Columna de Rodrigo Severín: Una visita particular

Tuve la oportunidad de conocer a Spencer-Brown; le hice una visita el año 1999, durante mis vacaciones de invierno. Vivía en un caserío de Horningsham, cerca de Salisbury, un pueblito como de cuento de hadas al suroeste de Londres, dos horas en tren. Una larga caminata, una numeración esquiva y una buena media hora intentando hacer hablar a esa casa fantasma. El día estaba absolutamente brumoso y la humedad ambiental no hacía más que magnificar la idealización del hermoso paisaje de campiña inglesa que me embargaba.

Sale un viejo barbón a pata pelada y vestiduras rancias, como de vagabundo, la chasca cana, tipo Jimmy Hendrix. “¿Profesor?”, espeté. Pero hecho un energúmeno me habría dado una pateadura, furioso porque llegué en la tarde en vez de la mañana. Le pedí mil disculpas para aplacar su ira. Además de haber perdido el tren tuve una confusión entre pueblos homónimos y distritos. Le expliqué que había sido un malentendido. Al verme realmente afligido, aceptó mis disculpas, valoró mi buena índole y muy amablemente me invitó a pasar, cambiando su humor con un golpe resuelto de capricho.

Todas las ventanas estaban tapiadas. El vestíbulo, en permanente penumbra, estaba atestado de cajas polvorientas llenas de libros. No había muebles. Al fondo, una escalera y a la izquierda, la puerta de una habitación a la que me hizo pasar, ¡cerrándola con pestillo por dentro! El panorama ya era bastante siniestro, con una bombilla colgando del alambre, una mesa de bridge destartalada y dos cajas improvisadas para sentarnos a conversar.

Sacó un par de puros y me preguntó por la razón de la visita.
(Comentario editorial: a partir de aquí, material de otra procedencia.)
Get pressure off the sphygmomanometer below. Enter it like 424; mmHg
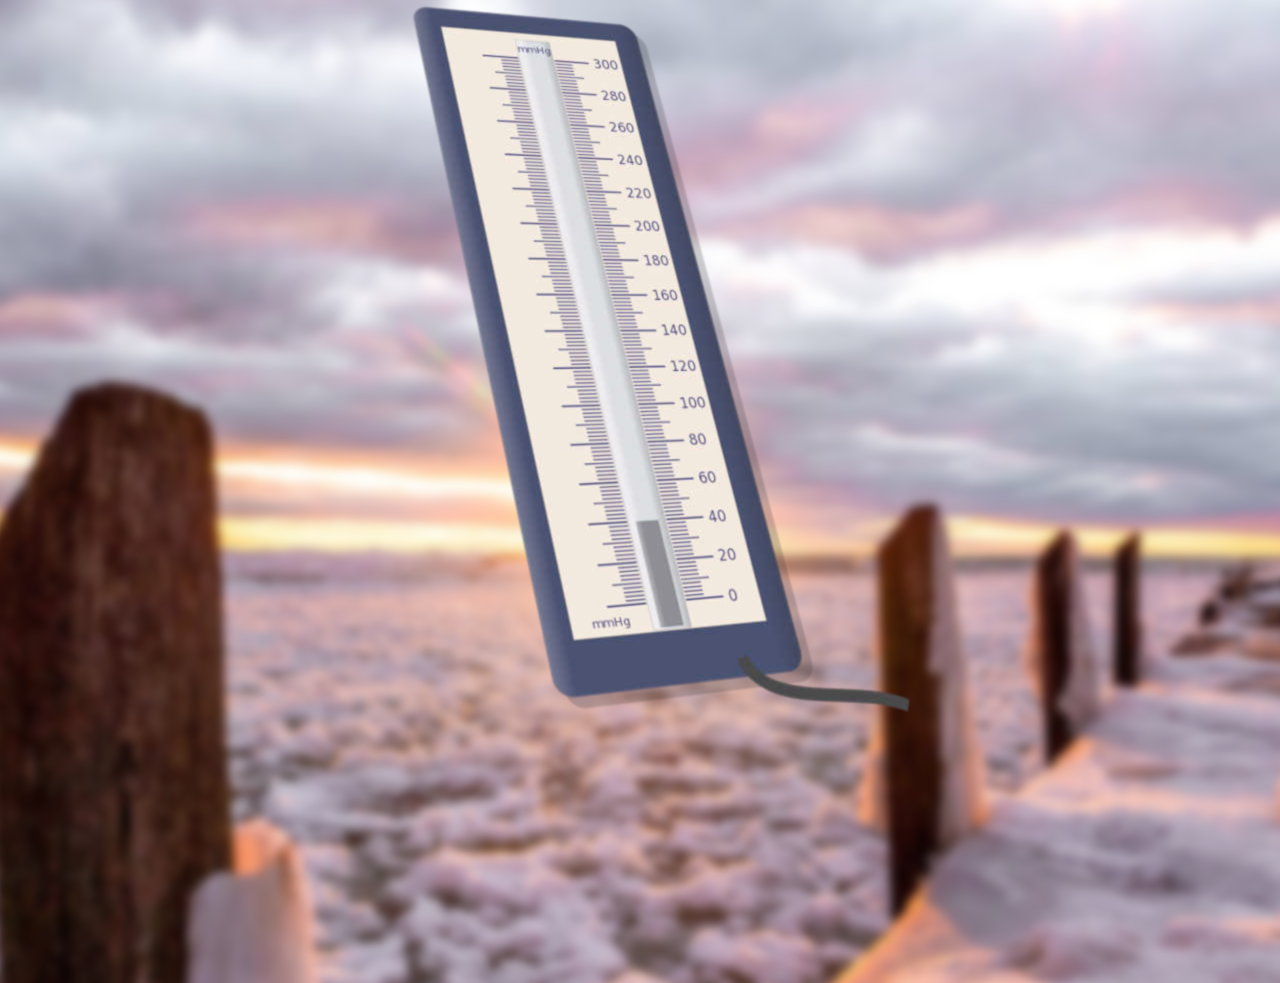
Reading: 40; mmHg
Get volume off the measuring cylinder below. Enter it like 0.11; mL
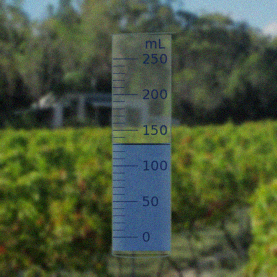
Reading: 130; mL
Le conté que estaba muy entusiasmado con la idea de traducir al español sus “Laws of Form”. Me preguntó un par de cosas sobre Chile, encendió su puro y se largó a chacharear distendidamente.

Se nos fueron las horas conversando, y algún día, los temas que allí conversamos espero transcribirlos, porque por sí mismos revisten un interés colosal. Hablamos de sus vacas parlantes, de su amistad y borracheras con Russell, del círculo de Viena, de los planteamientos éticos de Wittgenstein, y prácticamente revisamos la historia completa de los grandes genios matemáticos de la humanidad, desde Pitágoras hasta Gödel, quien, dicho sea de paso, no comprendía, según Spencer-Brown, ni él mismo su propio teorema (el de completitud y consistencia), que echaba por tierra todo el proyecto de la lógica contemporánea.

Era tal el alarde de autoridad, que me tenía completamente abrumado, y por cierto, por debajo de las circunstancias. Este desfile de genios y la desfachatez de Spencer-Brown para hablar de ellos más mi incomprensión circunstancial de la lengua inglesa, aguijonearon mi liviandad, con tal que empecé a preguntarle por un ranking tentativo de eminencias, no sin un dejo de malicia y picardía. Pitágoras aparte, me aseguró que el gran genio había sido Euclides, seguido probablemente de Euler. Ya con Gauss tenía sus propias dudas de si lo superaba él mismo. Y Bertrand Russell le habría concedido sin ambages su superioridad matemática.

El supuesto fracaso de Gödel permanece en mi fuero interno como el souvenir de un inefable misterio, que no sé si algún día tendrá su revelación.